Binomial Test
Table of contents
Binomial Distribution
Binomial distribution is a discrete probability distribution that describes the probability of a success in a binomial (yes-no) experiment.
Each binomial experiment is also called a Bernoulli trial:
- Each trial has binary outcome: success or failure
- Each trial is independent of each other
- The probability of success is the same for each trial, denoted as $p$
- The number of trials is fixed, denoted as $n$
When probability of success $p$ is:
- $p = 0.5$, the distribution is symmetric
- $p < 0.5$, the distribution is skewed to the left
- $p > 0.5$, the distribution is skewed to the right
Probability Mass Function
Let $X$ be the random variable that represents the number of successes in $n$ trials, and $p$ be the probability of success in each trial.
Then, the probability mass function of $X$ is:
$$ Pr\left[X = k\right] = \binom{n}{k} p^k (1-p)^{n-k} $$
Binomial Coefficient
\[\binom{n}{k} = \frac{n!}{k!(n-k)!}\]where $k$ is the number of successes in $n$ trials.
Then we say that $X$ follows a binomial distribution with parameters $n$ and $p$:
$$ X \sim \text{Binomial}(n, p) $$
Sum of Binomial Random Variables
If $X_1 \sim \text{Binomial}(n_1, p)$ and $X_2 \sim \text{Binomial}(n_2, p)$,
$$ X_1 + X_2 \sim \text{Binomial}(n_1 + n_2, p) $$
Hypothesis Test
Null Hypothesis
Let $P$ be the probability of success in a binomial experiment.

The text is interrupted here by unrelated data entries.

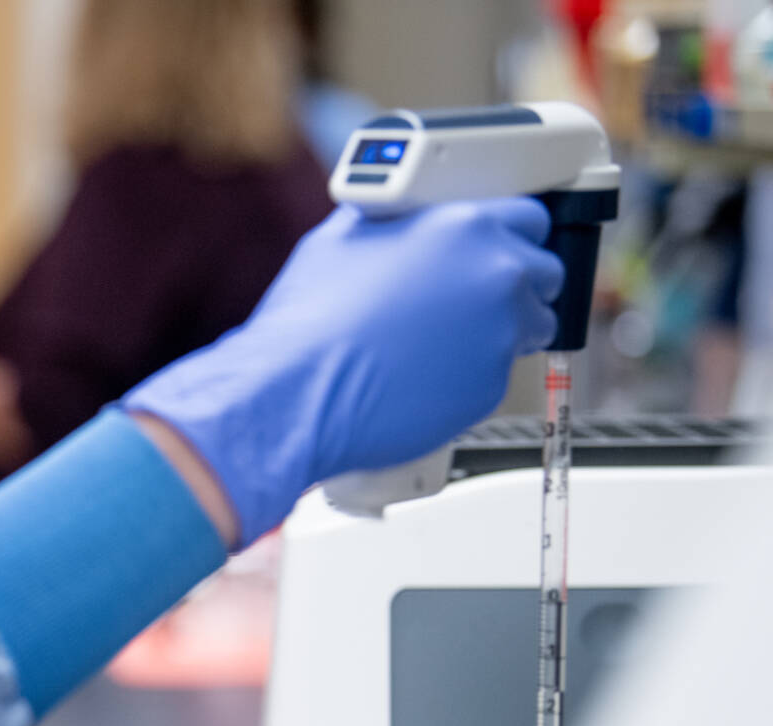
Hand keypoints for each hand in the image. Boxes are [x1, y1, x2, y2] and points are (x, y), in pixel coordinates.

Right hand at [125, 199, 562, 544]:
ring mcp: (500, 332)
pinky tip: (427, 374)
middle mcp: (495, 273)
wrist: (295, 394)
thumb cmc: (309, 323)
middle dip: (517, 283)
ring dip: (505, 330)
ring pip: (534, 324)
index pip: (530, 215)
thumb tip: (400, 220)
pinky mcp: (492, 385)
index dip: (510, 235)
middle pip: (545, 269)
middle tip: (471, 300)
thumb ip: (394, 221)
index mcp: (462, 224)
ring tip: (447, 342)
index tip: (495, 250)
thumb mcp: (342, 239)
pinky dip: (473, 373)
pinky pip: (500, 372)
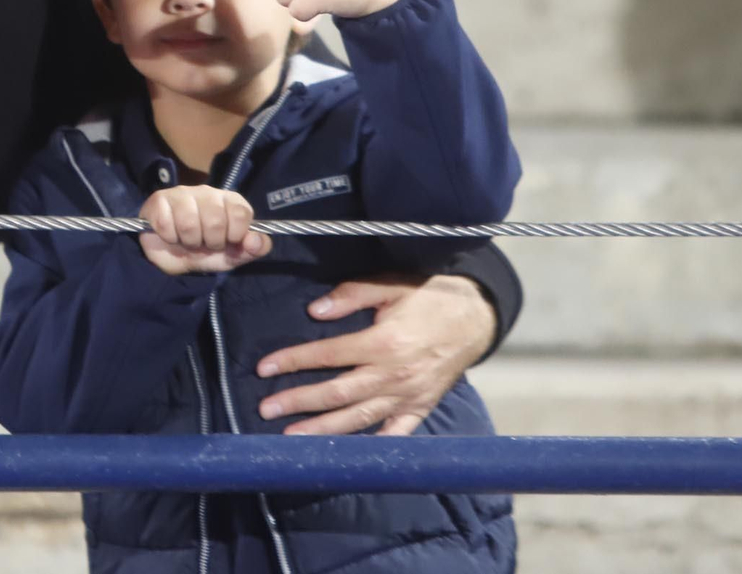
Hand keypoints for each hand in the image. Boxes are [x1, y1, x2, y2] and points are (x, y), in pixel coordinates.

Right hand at [138, 186, 270, 275]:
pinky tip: (170, 234)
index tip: (227, 241)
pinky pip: (166, 224)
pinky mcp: (159, 199)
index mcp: (229, 201)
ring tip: (187, 240)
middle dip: (210, 242)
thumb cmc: (204, 251)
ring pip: (189, 223)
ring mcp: (182, 193)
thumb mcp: (232, 255)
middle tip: (204, 243)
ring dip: (188, 241)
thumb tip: (256, 241)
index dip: (234, 234)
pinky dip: (169, 237)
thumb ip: (252, 249)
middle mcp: (207, 192)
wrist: (170, 258)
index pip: (240, 212)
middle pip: (215, 220)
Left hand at [254, 273, 494, 435]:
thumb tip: (315, 311)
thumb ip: (352, 295)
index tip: (264, 368)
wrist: (476, 317)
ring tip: (292, 437)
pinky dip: (373, 445)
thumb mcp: (391, 284)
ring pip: (360, 419)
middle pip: (338, 393)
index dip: (294, 360)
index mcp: (384, 342)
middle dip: (299, 402)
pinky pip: (395, 433)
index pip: (329, 354)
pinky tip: (348, 456)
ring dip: (324, 429)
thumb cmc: (430, 297)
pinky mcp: (420, 407)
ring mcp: (408, 396)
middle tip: (266, 409)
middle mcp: (394, 374)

Supose we were testing whether a coin is fair or not.
Then, the null hypothesis would be:
$$ H_0: P = 0.5 $$
Meaning the chances of getting heads or tails are equal.
Calculating the p-value
When the null hypothesis is true, we can plug in $P = 0.5$ into the probability mass function:
\[Pr\left[X = k\right] = \binom{n}{k} 0.5^n\]Suppose our sample had 21 heads out of 30 trials.

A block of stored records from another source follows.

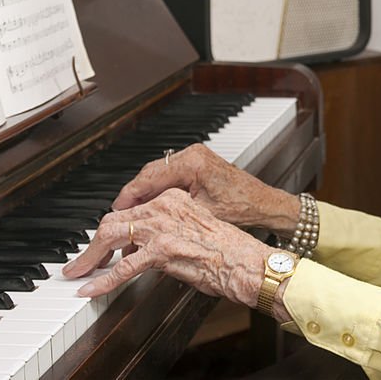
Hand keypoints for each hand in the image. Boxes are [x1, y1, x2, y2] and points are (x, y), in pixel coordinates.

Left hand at [62, 188, 273, 307]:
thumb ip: (168, 231)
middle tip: (80, 261)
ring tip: (78, 273)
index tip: (101, 244)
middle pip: (114, 220)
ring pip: (111, 236)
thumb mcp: (194, 229)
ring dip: (89, 258)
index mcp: (173, 198)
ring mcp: (161, 227)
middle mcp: (164, 207)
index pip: (131, 210)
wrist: (246, 261)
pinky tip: (91, 289)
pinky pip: (122, 268)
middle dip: (92, 243)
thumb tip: (144, 248)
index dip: (111, 229)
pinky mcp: (161, 250)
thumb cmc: (228, 251)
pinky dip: (102, 281)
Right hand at [112, 143, 298, 237]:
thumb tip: (144, 225)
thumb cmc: (242, 208)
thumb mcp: (201, 215)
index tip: (116, 210)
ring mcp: (195, 157)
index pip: (150, 177)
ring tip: (132, 214)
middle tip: (119, 215)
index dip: (130, 195)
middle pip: (150, 173)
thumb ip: (171, 214)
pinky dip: (158, 190)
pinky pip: (169, 175)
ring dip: (145, 193)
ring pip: (158, 174)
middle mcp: (192, 154)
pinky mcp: (197, 164)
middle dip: (134, 195)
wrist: (264, 203)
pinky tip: (151, 206)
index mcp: (193, 162)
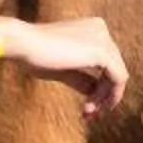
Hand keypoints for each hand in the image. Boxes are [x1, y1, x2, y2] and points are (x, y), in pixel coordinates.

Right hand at [6, 16, 127, 117]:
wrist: (24, 44)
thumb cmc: (36, 54)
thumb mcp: (64, 70)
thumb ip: (82, 79)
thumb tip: (95, 94)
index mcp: (91, 29)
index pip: (105, 61)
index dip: (100, 86)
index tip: (88, 105)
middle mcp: (100, 29)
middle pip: (113, 68)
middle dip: (102, 93)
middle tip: (88, 113)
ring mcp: (103, 38)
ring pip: (117, 74)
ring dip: (103, 97)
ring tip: (87, 112)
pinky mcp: (102, 51)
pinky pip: (118, 77)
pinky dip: (109, 95)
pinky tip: (94, 106)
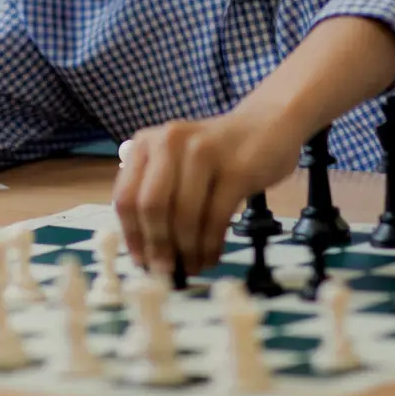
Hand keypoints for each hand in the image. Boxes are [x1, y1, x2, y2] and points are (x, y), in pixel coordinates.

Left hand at [113, 109, 303, 277]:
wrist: (268, 124)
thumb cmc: (218, 152)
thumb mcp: (177, 162)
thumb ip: (158, 196)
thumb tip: (147, 253)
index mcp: (147, 143)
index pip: (126, 198)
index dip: (132, 236)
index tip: (142, 263)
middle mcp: (169, 142)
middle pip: (151, 207)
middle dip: (158, 247)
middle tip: (167, 271)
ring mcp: (203, 152)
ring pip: (184, 215)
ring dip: (187, 250)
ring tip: (193, 267)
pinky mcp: (236, 169)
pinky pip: (216, 218)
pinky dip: (211, 245)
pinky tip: (212, 257)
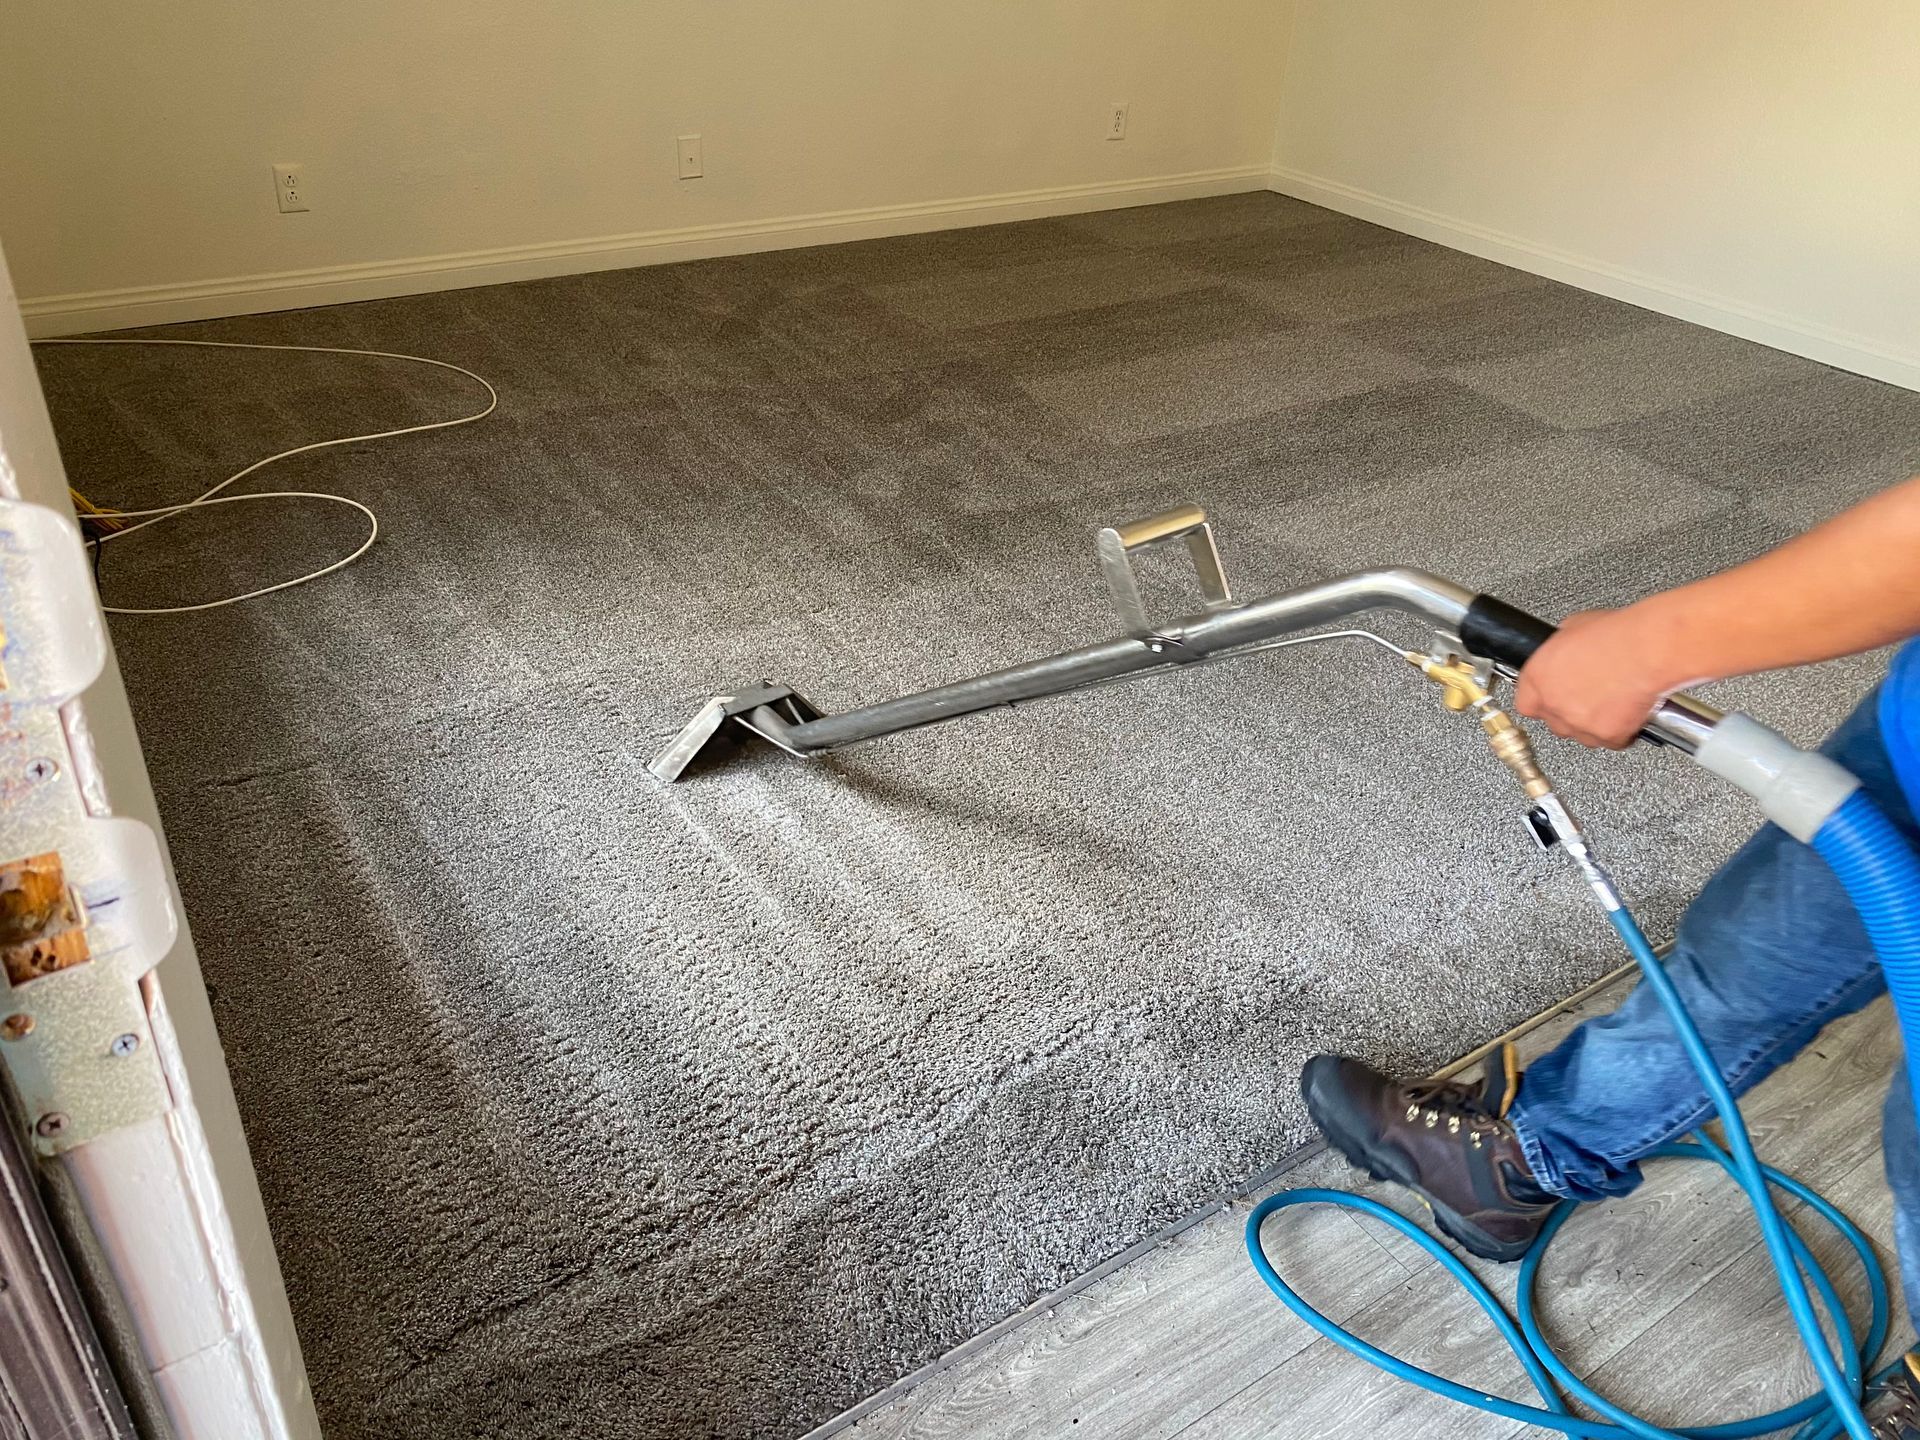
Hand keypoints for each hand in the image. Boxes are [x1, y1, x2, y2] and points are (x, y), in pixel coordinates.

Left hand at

Now we want to calculate our p-value which is the probability of observing an outcome as extreme as the one we observed, in a binomial distribution with $n = 30$ and $p = 0.5$.

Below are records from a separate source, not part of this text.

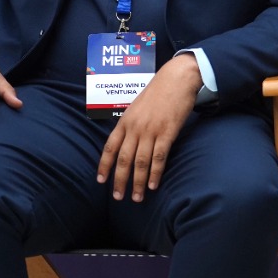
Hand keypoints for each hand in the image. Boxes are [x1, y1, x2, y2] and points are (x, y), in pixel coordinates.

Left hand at [97, 54, 201, 202]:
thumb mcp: (137, 107)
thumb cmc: (158, 92)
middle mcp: (135, 127)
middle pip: (124, 159)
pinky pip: (159, 157)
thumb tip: (126, 142)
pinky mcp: (167, 132)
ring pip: (141, 162)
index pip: (110, 147)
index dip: (104, 165)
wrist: (177, 79)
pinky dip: (156, 173)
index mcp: (125, 121)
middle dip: (120, 181)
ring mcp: (151, 130)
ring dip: (138, 182)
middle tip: (118, 197)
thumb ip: (131, 124)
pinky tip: (154, 185)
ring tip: (137, 198)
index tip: (101, 181)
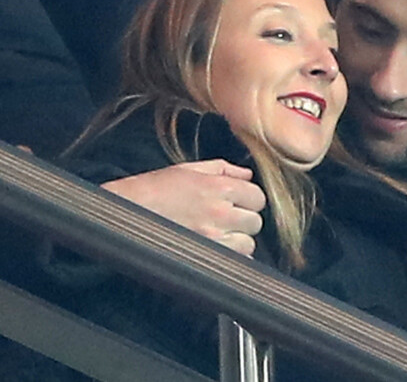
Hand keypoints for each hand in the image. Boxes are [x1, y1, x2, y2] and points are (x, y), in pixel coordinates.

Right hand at [103, 160, 265, 255]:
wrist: (123, 211)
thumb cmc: (153, 189)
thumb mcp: (188, 169)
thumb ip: (223, 168)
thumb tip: (247, 174)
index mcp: (219, 187)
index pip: (258, 198)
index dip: (250, 200)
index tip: (240, 203)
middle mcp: (220, 213)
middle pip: (255, 222)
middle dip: (244, 220)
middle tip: (226, 219)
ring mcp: (213, 238)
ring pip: (248, 245)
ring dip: (237, 241)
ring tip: (217, 235)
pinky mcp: (204, 258)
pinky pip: (234, 263)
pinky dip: (229, 258)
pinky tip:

The probability of this extreme case is the sum of the probabilities of getting 21 or more heads or 9 or less heads:
\[Pr\left[X \geq 21\right] + Pr\left[X \leq 9\right] = \sum_{k=21}^{30} \binom{30}{k} 0.5^{30} + \sum_{k=0}^{9} \binom{30}{k} 0.5^{30} \approx 0.043\]Remember, with two-tailed test, we need to take both extremes into account.
Based on the results, we can reject the null hypothesis as $0.043 < 0.05$.